In a browser, navigate to the export/import page, available at the following URLs:

HA/GR: https://<<lbvip01>:7443/doc/import.html

All-In-One (AIO): http://<ip>:7070/doc/import.html

Step 2

Enter the API credentials.

Step 3

Select the file to be imported/exported.

The following table describes the export/import options:

Table 2. Export and Import Options

Option

Description

Export

All data

Exports service configuration with environment data, which acts as a complete backup of both service configurations and environmental data.

Exclude environment

Exports without environment data, which allows exporting configuration from a lab and into another environment without destroying the new system's environment-specific data.

Only environment

Exports only environment data, which provides a way to back up the system-specific environmental information.

Export URL

Found in Policy Builder or viewed directly in Subversion.

Export File Prefix

Provide a name (prefix) for the export file.

Note: The exported filename automatically includes the date and time when the export was performed, for example: prefix_2016-01-12_11-03-56_3882276668.cps

Note: The file extension .cps is used so that the file is not opened or modified by mistake by another application.

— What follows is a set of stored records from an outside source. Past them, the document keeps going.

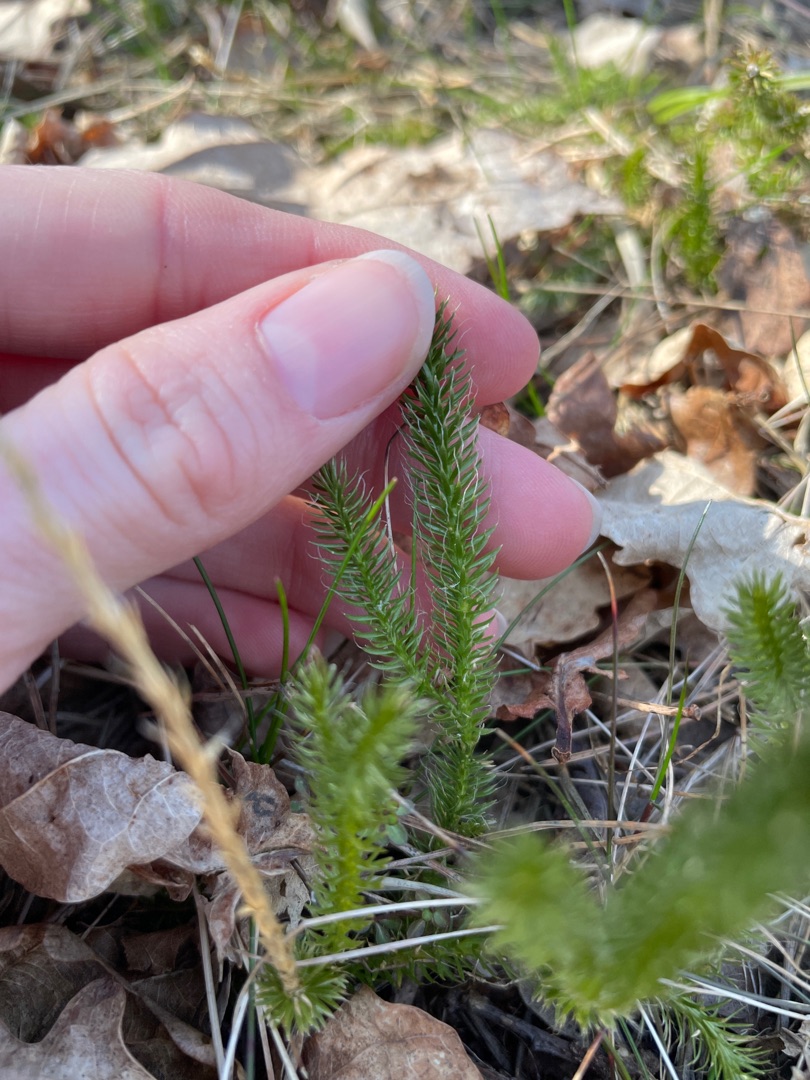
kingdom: Plantae
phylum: Tracheophyta
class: Lycopodiopsida
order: Lycopodiales
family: Lycopodiaceae
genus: Lycopodium
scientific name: Lycopodium clavatum
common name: Almindelig ulvefod
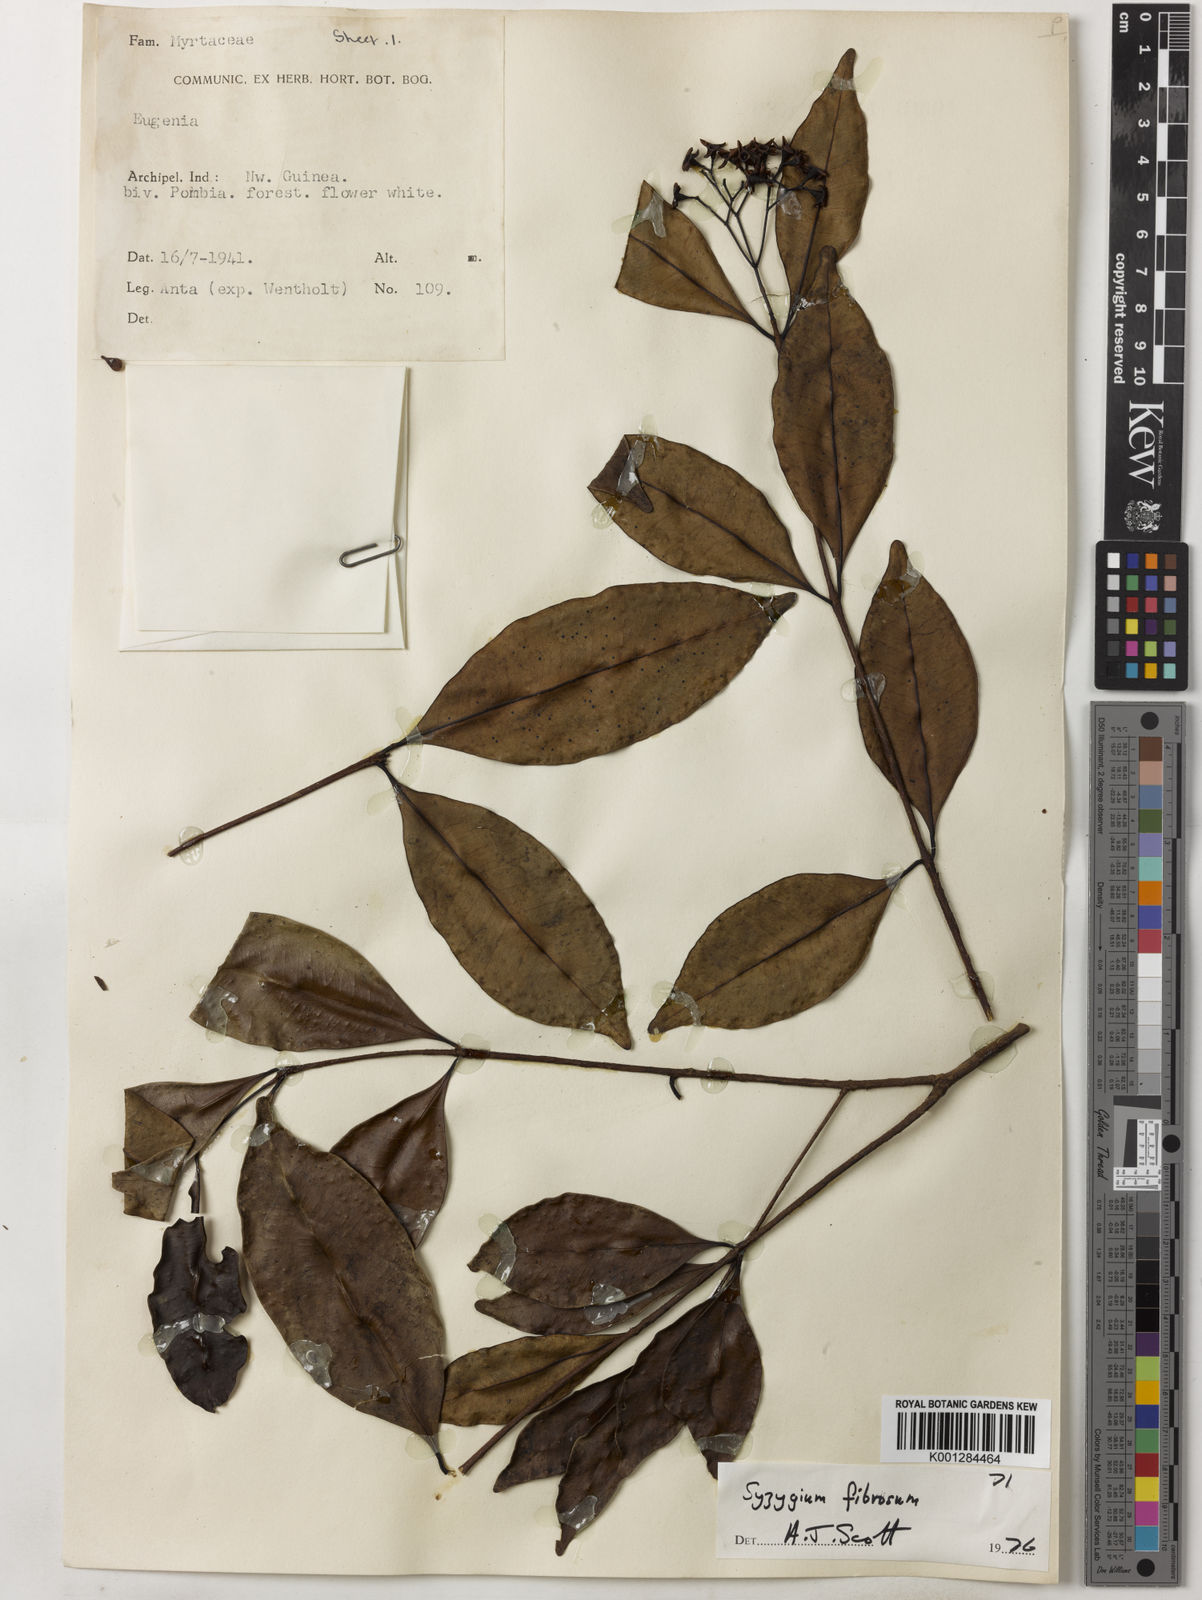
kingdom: Plantae
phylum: Tracheophyta
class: Magnoliopsida
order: Myrtales
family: Myrtaceae
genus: Syzygium
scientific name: Syzygium fibrosum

The file should be used for export/import purposes only.

Import

Import URL

URL is updated/created. We recommend importing to a new URL and use Policy Builder to verify/publish.

Commit Message

Message recorded with the import. Provide details that are useful to record.

After you select the file, the file's information is displayed.
Step 4

Select Import or Export.

CPS displays response messages that indicate the status of the export/import.